Airline industry urged to prepare for monitoring carbon emissions as CORSIA nears adoption
Tue 5 June 2018 – With less than seven months before CO2 monitoring requirements under ICAO’s CORSIA carbon offsetting scheme come into force, the cross-industry Air Transport Action Group (ATAG) has reminded airlines and business aircraft operators of the urgent need to prepare. Although the voluntary pilot phase doesn’t start until 2021, all operators with international services – regardless of whether the country the operator is registered has agreed to join from the start – must start monitoring their CO2 emissions from 1 January 2019. A major reason for this is so a baseline of global emissions from international flights can be established for future carbon offsetting obligations. A lower baseline, which is fixed until the end of the scheme in 2035, as a result of a failure by operators to report emissions could lead to higher offsetting costs for the industry as a whole.
Speaking at the IATA annual general meeting in Sydney, ATAG Executive Director Michael Gill said: “We can be proud that the aviation sector has promoted and developed the world’s first sectoral climate change mechanism with CORSIA, but we also need to comply with it. From 1 January next year, all operators with international services must start monitoring and reporting their emissions. In fact, even before the end of this year, it is recommended that airlines have a monitoring plan in place.”

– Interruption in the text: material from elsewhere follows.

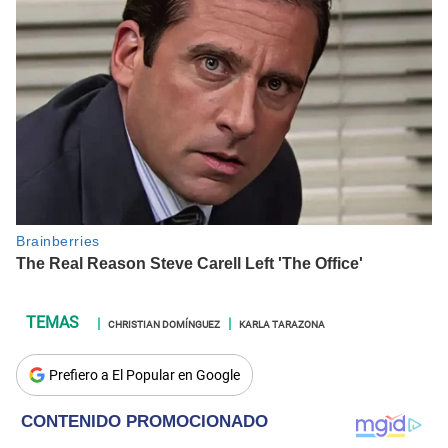
CHRISTIAN DOMÍNGUEZ
KARLA TARAZONA
Prefiero a El Popular en Google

Gill reported ATAG had been working closely with IATA and the International Business Aviation Council (IBAC) to help operators prepare for implementation.
“So far this year we have held 16 regional workshops and global webinars with over 200 airlines taking part. Another seven hands-on workshops will take place over the summer. In addition, a suite of tools is available to help operators meet their obligations under CORSIA. I am confident that the industry will be ready to play its role in making CORSIA a success and contributing to our broader climate action plan.”
He said there was a misconception by some that only those airlines based in countries that have volunteered to participate in the early phases of CORSIA were required to take action.
“We encourage all airlines to make sure that they assign a focal point in their organisation for CORSIA compliance and they are receiving all the information they need from their respective associations,” he said.
Gill called on governments around the world to speed up their preparations as well, a message echoed by IATA Director General Alexandre de Juniac in his state-of-the-industry address at the AGM on Monday.
“The commitment to sustainability must be shared by governments,” he told delegates. “The 73 governments already signed on to CORSIA cover 88% of aviation. We want more to join – ideally 100% coverage. It’s not just about signing up. Under the leadership of ICAO, governments agreed to CORSIA as a universal measure to address aviation’s carbon footprint. They must put all their efforts into honouring that commitment with a successful implementation.”
ICAO’s 36-State governing Council starts its 214th Session next week in Montreal that will consider responses from all Member States to the draft CORSIA Implementation Package. As well as policy and guidance material, the Package contains the all-important Standards and Recommended Practices (SARPs) for CORSIA, the mandatory rule-book that is expected to be adopted by the Council during the three-week Session. Following a final letter to all States on the adoption, States have until September to approve or disapprove the CORSIA SARPs and until November to file differences. The SARPs then become applicable from 1 January 2019.
Of ICAO’s 192 Member States, it is understood 103 have responded to the draft Package, with 64 providing no comments. Of the remaining 39 replies, 21 States – mainly from Europe and also the United States – supported the proposed elements of the Package as drafted but conditional on there being no subsequent revisions proposed to the main issues. The other 18 States provided comments, with some dissent, on those main issues which relate to the mandatory nature of CORSIA, sustainable aviation fuels and the eligibility of emissions units.